数メートル離れた、ルーティアの方を見る。


「跪いてもらおう、ルーティア・フォエル。剣を捨てたといえ、お前のスピードは油断できない。剣も、リーシャ達の方へ投げてもらおうか」


「……分かった」


 ルーティアはそれを聞いて地面に置いてあった剣を手に持ち…… リーシャの方を振り返る。


「リーシャ!」


「……!」


 膝をついて項垂れているリーシャに向け、鞘に入った剣を、山なりに投げた。放物線を描き何回転かした剣をリーシャは両手で受け取り―― そして、ルーティアの顔を見る。

 凜々しくも、笑顔を向けたルーティアの表情を。



 「 頼んだぞ、リーシャ 」



「……え……」


 その言葉を聞き直そうとした時には、既にルーティアはドラクの方を向いて跪いていた。正座をするような体勢になり、両手を天にあげている。


「これでいいだろう。その手を離せ、ドラク」


「……ああ、そうだな」


 ルーティアのその状態を確認すると、ドラクはにやけ顔を余計に歪ませて――。


 そして、まるで駆け出す前のように。


 体勢を低くとって、叫んだ。



 「 完璧だ、ルーティア・フォエルッ!! 」


「!!」


 一瞬。


 駆け出したドラクは、若い騎士団員から手を離すと低くとった体勢のままルーティアに向けて突進をする。

 跪いた状態のルーティアはそのスピードに回避行動をとる隙もなく…… 敵を目の前まで寄せ付けてしまう。


「……はあああッ!!」


「……ッ!!」


 そして――。


 ルーティアの軽鎧の上に、ドラクの掌底が放たれた。

 その掌は魔力の光で満ちあふれており…… それが注ぎ込まれるように一段と光り輝くと。

 ルーティアの身体が、後ろへと吹き飛んだ。


「……あ……ッ」


「る…… ルーティアアアアアッ!!」


 まるで、鳥車にぶつかった時のようにルーティアは為す術なく吹き飛ばされる。跪き、静止をした状態からとは思えぬほどに身体が浮き、後ろに控えていたリーシャ達の方へと空を舞うルーティア。


 その身体を…… リーシャが全力で、受け止めた。


「ぐ……ッ!!」


 自分より一回り大きい身体を受け止め、地面に叩きつけられるリーシャ。それでもルーティアに衝撃がいかないように背を地面に向けながら、必死に受け身をとる。

 砂埃をあげながら、リーシャとルーティアの身体はどうにか地面で止まった。


「る……ルーティアッ……!」


 自分の背中も打撲をしているが、リーシャはそれに構いもせずにルーティアの身体をすぐに地面に寝かせ、その身体を確認した。


「ぐ……あ、あ……」


 それは、今までにないルーティアの表情だった。

 呼吸は、している。だが顔色は先ほどみた彼女の表情とはまるで別のもので、血色の悪い青白い色をしていた。腕や脚は妙な方向には曲がっておらず、リーシャが受け止めたおかげで怪我もしていないのであろうが――。


 その額には、奇妙な紋章が浮かんでいた。


「な……なによ、この印……。ルーティア!しっかりしなさいよ!どうしたっていうのよ!?」


「ふ……ふふふ。どうやら魔皇拳の奥義がしっかりと入ったようだな……」


 相当の魔力を使ったのであろう。ドラクは片膝をついて荒く息をしているが……その表情は実に満足そうなものであった。そしてゆっくりと立ち上がると、再び雄々しい叫び声をあげ、宣言をした。

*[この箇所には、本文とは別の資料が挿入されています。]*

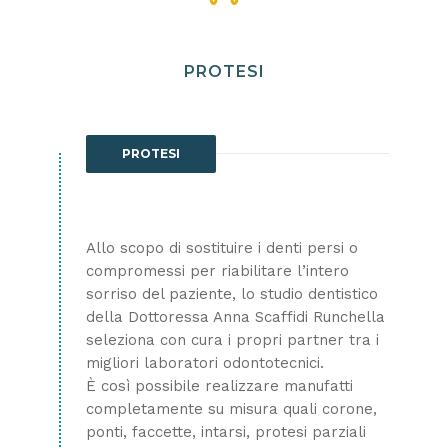
PROTESI
PROTESI
Allo scopo di sostituire i denti persi o
compromessi per riabilitare l’intero
sorriso del paziente, lo studio dentistico
della Dottoressa Anna Scaffidi Runchella
seleziona con cura i propri partner tra i
migliori laboratori odontotecnici.
È così possibile realizzare manufatti
completamente su misura quali corone,
ponti, faccette, intarsi, protesi parziali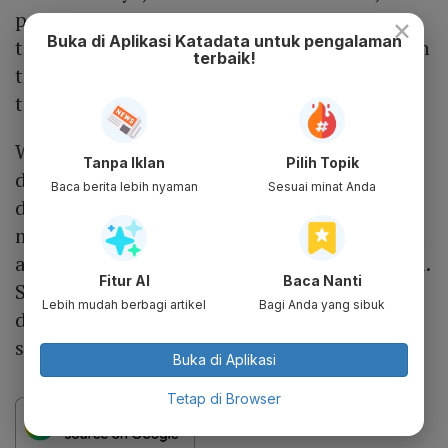
pemegang izin tinggal diplomatik dan izin
×
Buka di Aplikasi Katadata untuk pengalaman
tinggaal dinas, dan/atau pemegang kartu izin
terbaik!
tinggal terbatas (KITAS) dan kartu izin
tinggal tetap (KITAP).
WNA PPLN yang sudah berada di Indonesia
Tanpa Iklan
Pilih Topik
dan akan melakukan perjalanan, baik
Baca berita lebih nyaman
Sesuai minat Anda
domestik maupun internasional, diwajibkan
melakukan vaksinasi melalui skema program
atau gotong royong sesuai ketentuan berlaku.
Fitur AI
Baca Nanti
Selain itu, kartu/sertifikat vaksin Covid-19
Lebih mudah berbagi artikel
Bagi Anda yang sibuk
dosis kedua ditulis dalam bahas inggris,
selain dengan bahasa negara asal.
Buka di Aplikasi
Tetap di Browser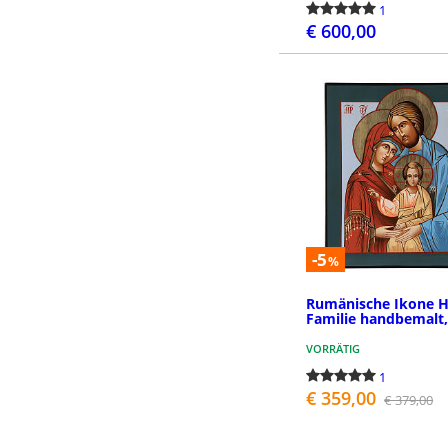
1
€ 600,00
BESTEL
-5
%
Rumänische Ikone He
Familie handbemalt,
VORRÄTIG
1
€ 359,00
€ 379,00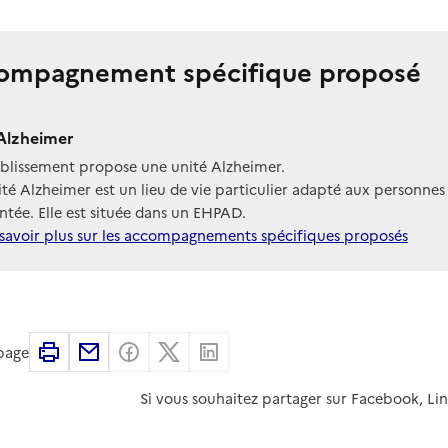
ompagnement spécifique proposé
Alzheimer
ablissement propose une unité Alzheimer.
té Alzheimer est un lieu de vie particulier adapté aux personnes
tée. Elle est située dans un EHPAD.
savoir plus sur les accompagnements spécifiques proposés
Imprimer
Partager par email
Partager sur Facebook
Partager sur X
Partager sur Linkedin
 page
Si vous souhaitez partager sur Facebook, Li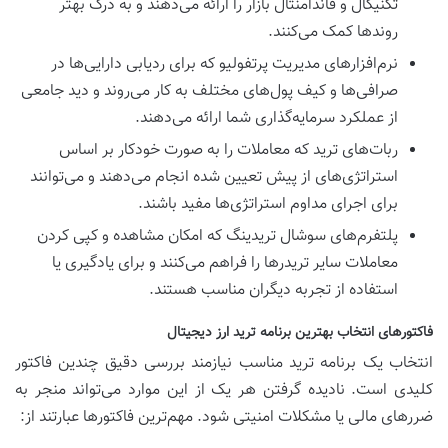
تکنیکال و فاندامنتال بازار را ارائه می‌دهند و به درک بهتر
روندها کمک می‌کنند.
نرم‌افزارهای مدیریت پرتفولیو که برای ردیابی دارایی‌ها در
صرافی‌ها و کیف پول‌های مختلف به کار می‌روند و دید جامعی
از عملکرد سرمایه‌گذاری شما ارائه می‌دهند.
ربات‌های ترید که معاملات را به صورت خودکار بر اساس
استراتژی‌های از پیش تعیین شده انجام می‌دهند و می‌توانند
برای اجرای مداوم استراتژی‌ها مفید باشند.
پلتفرم‌های سوشال تریدینگ که امکان مشاهده و کپی کردن
معاملات سایر تریدرها را فراهم می‌کنند و برای یادگیری یا
استفاده از تجربه دیگران مناسب هستند.
فاکتورهای انتخاب بهترین برنامه ترید ارز دیجیتال
انتخاب یک برنامه ترید مناسب نیازمند بررسی دقیق چندین فاکتور
کلیدی است. نادیده گرفتن هر یک از این موارد می‌تواند منجر به
ضررهای مالی یا مشکلات امنیتی شود. مهم‌ترین فاکتورها عبارتند از: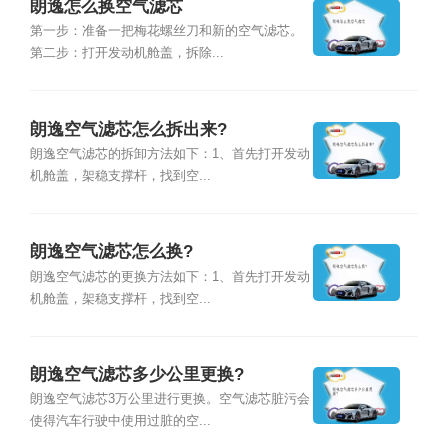
朗逸怎么换空气滤芯
第一步：准备一把梅花螺丝刀和新的空气滤芯。
第二步：打开发动机舱盖，拆除...
朗逸空气滤芯怎么拆出来?
朗逸空气滤芯的拆卸方法如下：1、首先打开发动
机舱盖，架稳支撑杆，找到空...
朗逸空气滤芯怎么换?
朗逸空气滤芯的更换方法如下：1、首先打开发动
机舱盖，架稳支撑杆，找到空...
朗逸空气滤芯多少公里更换?
朗逸空气滤芯3万公里进行更换。空气滤芯脏污会
使得汽车行驶中使用过脏的空...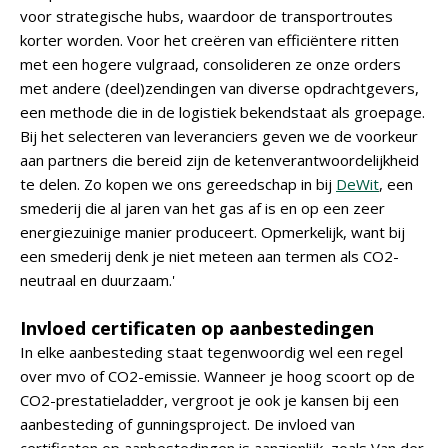
voor strategische hubs, waardoor de transportroutes
korter worden. Voor het creëren van efficiëntere ritten
met een hogere vulgraad, consolideren ze onze orders
met andere (deel)zendingen van diverse opdrachtgevers,
een methode die in de logistiek bekendstaat als groepage.
Bij het selecteren van leveranciers geven we de voorkeur
aan partners die bereid zijn de ketenverantwoordelijkheid
te delen. Zo kopen we ons gereedschap in bij
DeWit
, een
smederij die al jaren van het gas af is en op een zeer
energiezuinige manier produceert. Opmerkelijk, want bij
een smederij denk je niet meteen aan termen als CO2-
neutraal en duurzaam.'
Invloed certificaten op aanbestedingen
In elke aanbesteding staat tegenwoordig wel een regel
over mvo of CO2-emissie. Wanneer je hoog scoort op de
CO2-prestatieladder, vergroot je ook je kansen bij een
aanbesteding of gunningsproject. De invloed van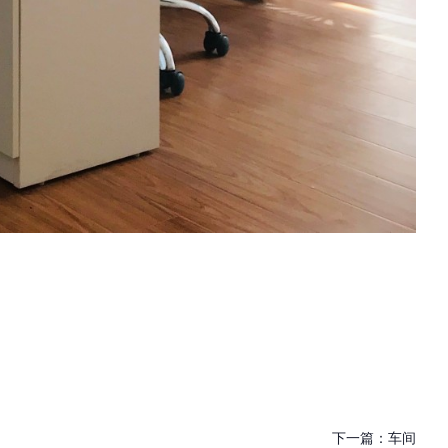
下一篇：
车间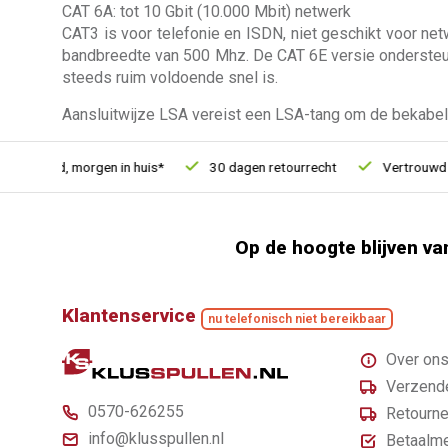
CAT 6A: tot 10 Gbit (10.000 Mbit) netwerk
CAT3 is voor telefonie en ISDN, niet geschikt voor net
bandbreedte van 500 Mhz. De CAT 6E versie ondersteun
steeds ruim voldoende snel is.
Aansluitwijze LSA vereist een LSA-tang om de bekabelin
ld, morgen in huis*
30 dagen retourrecht
Vertrouwd online 
Op de hoogte blijven va
Klantenservice
nu telefonisch niet bereikbaar
Over on
Verzende
0570-626255
Retourne
info@klusspullen.nl
Betaalm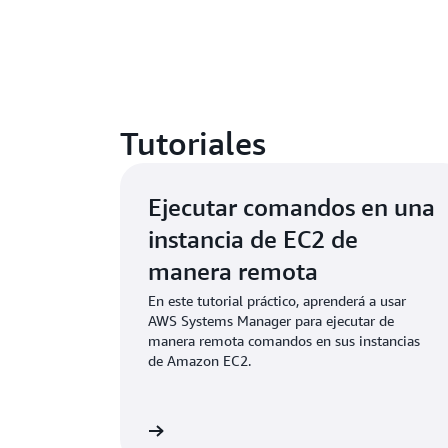
Tutoriales
Ejecutar comandos en una
instancia de EC2 de
manera remota
En este tutorial práctico, aprenderá a usar
AWS Systems Manager para ejecutar de
manera remota comandos en sus instancias
de Amazon EC2.
Más información
Más i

「魔皇拳奥義『呪毒手(じゅどくしゅ)』……。その呪いの印は刻まれた者の体力を奪い続け……やがては、死に至るのだッ!! ふははははははは!!」



「な、んですっ、て……」


 目を見開き絶望するリーシャを尻目に、ドラクは拳を天高く上げる。


「今日のところはこれで引き下がろう!だが、俺の魔力が回復する明日には……この城に我々『紅蓮の骸』が総攻撃をかける事を宣言する!最強の騎士は失った!精々足掻く事だ、オキトの兵士達よ!!はははははははは!!」


 ドラクの右拳に魔力の光が灯ったかと思うと、それは辺りを目も開けられないほど眩く照らした。

 リーシャ達、周りのオキト騎士団がその方向から目を背けると……あれだけいた『紅蓮の骸』の魔族達の姿は、その場から消えていた。


 負傷し、倒れた騎士達。

 そして……呪いの印が額に刻まれ、意識を失っている―― ルーティア・フォエルを残して。